While reading my textbook , I came across a proof which intended to verify that entropy always increases when a hot reservoir is kept in thermal contact with a colder reservoir.

The proof goes as follows :

Let the temperature of reservoir A be $$T_A$$ and the temperature of reservoir B be $$T_B$$

Change in entropy of Reservoir A = $$\frac{-Q}{T_A}$$

Change in entropy of reservoir B= $$\frac{Q}{T_B}$$

Total change in entropy = $$\frac{-Q}{T_A}+\frac{Q}{T_B}$$ =$$Q(\frac{1}{T_B}-\frac{1}{T_A})$$

Since, $$T_A>T_B$$

Therefore, total change in entropy is positive. Hence, we can say that entropy of the universe increases in this particular system.

My confusion : The total entropy change is positive which clearly implies that both the reservoirs are undergoing irreversible processes.

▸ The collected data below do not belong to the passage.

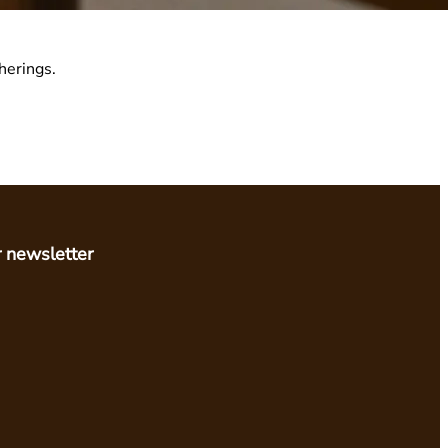
herings.
r newsletter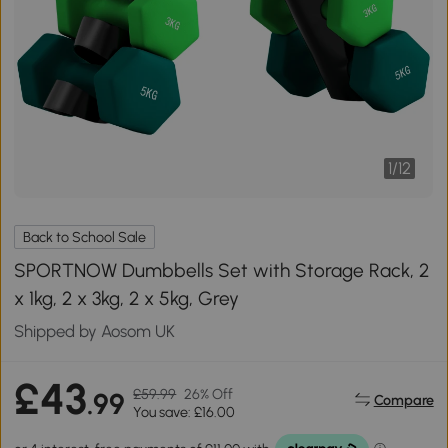
1
/
12
Back to School Sale
SPORTNOW Dumbbells Set with Storage Rack, 2
x 1kg, 2 x 3kg, 2 x 5kg, Grey
Shipped by Aosom UK
£43
£59.99
26% Off
.99
Compare
You save: £16.00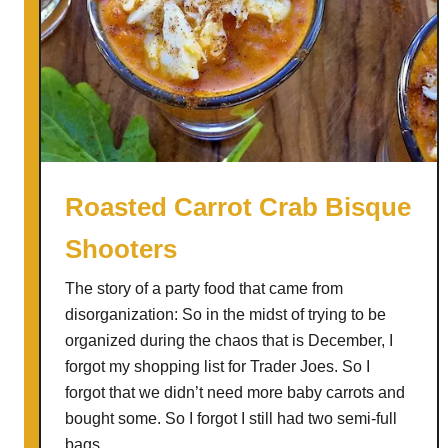
Roasted Carrot Crab Bisque
Shooters
The story of a party food that came from
disorganization: So in the midst of trying to be
organized during the chaos that is December, I
forgot my shopping list for Trader Joes. So I
forgot that we didn’t need more baby carrots and
bought some. So I forgot I still had two semi-full
bags …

And we know that for an irreversible process,$$dS>\frac{dQ}{T}$$ Then how can they write :

change in entropy of reservoir A = $$\frac{-Q}{T_A}$$.

Shouldn't they replace '=' with '>' here?

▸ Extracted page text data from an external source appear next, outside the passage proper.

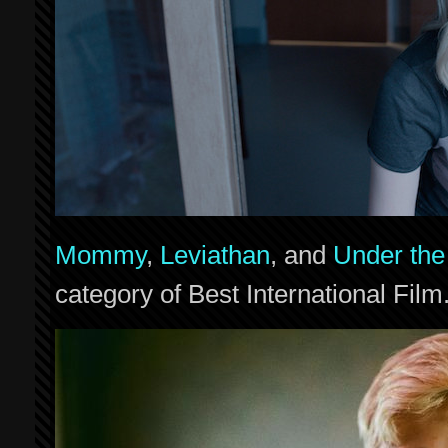
Mommy
,
Leviathan
, and
Under the
category of Best International Film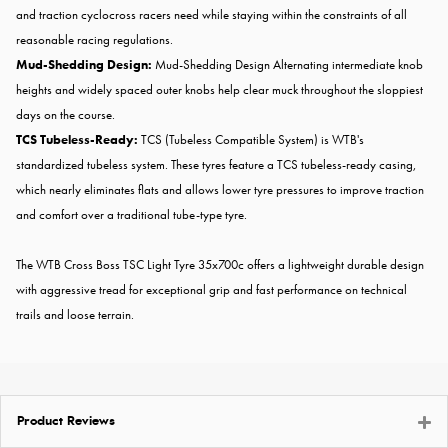
and traction cyclocross racers need while staying within the constraints of all
reasonable racing regulations.
Mud-Shedding Design:
Mud-Shedding Design Alternating intermediate knob
heights and widely spaced outer knobs help clear muck throughout the sloppiest
days on the course.
TCS
Tubeless-Ready:
TCS (Tubeless Compatible System) is WTB's
standardized tubeless system. These tyres feature a TCS tubeless-ready casing,
which nearly eliminates flats and allows lower tyre pressures to improve traction
and comfort over a traditional tube-type tyre.
The WTB Cross Boss TSC Light Tyre 35x700c offers a lightweight durable design
with aggressive tread for exceptional grip and fast performance on technical
trails and loose terrain.
Product Reviews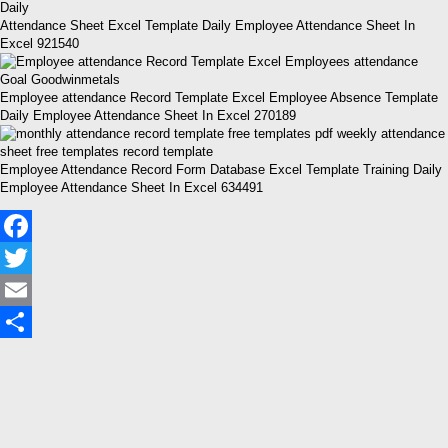
Attendance Sheet Excel Template Daily Employee Attendance Sheet In
Excel 921540
Employee attendance Record Template Excel Employee Absence Template
Daily Employee Attendance Sheet In Excel 270189
Employee Attendance Record Form Database Excel Template Training Daily
Employee Attendance Sheet In Excel 634491
Facebook
Twitter
Email
Share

Similarly, for reservoir B they should have written

Change in entropy of reservoir B> $$\frac{Q}{T_B}$$

Where I am going wrong with my reasoning?

Denote the transported entropy by $$S_A$$ from body $$A$$ at temperature $$T_A$$. The same entropy falls from temperature $$T_A$$ to temperature $$T_B$$ and the thermal work being dissipated is exactly $$\Delta W = (T_A-T_B)S_A$$ at the lower temperature $$T_B$$ and thereby generating in the heat conducting interface entropy in the amount of $$\Delta S = S_B-S_A>0$$ where $$S_B$$ is the amount of entropy entering body $$B$$ at temperature $$T_B$$. But the dissipated work is also $$\Delta W = T_B \Delta S$$ because $$T_BS_B=T_AS_A$$ by the formal constitutive definition of a heat conductor, an equality that holds at every cross section of a conductor $$T(x)S(x) = \text{constant}=Q$$ the incoming thermal energy, "heat".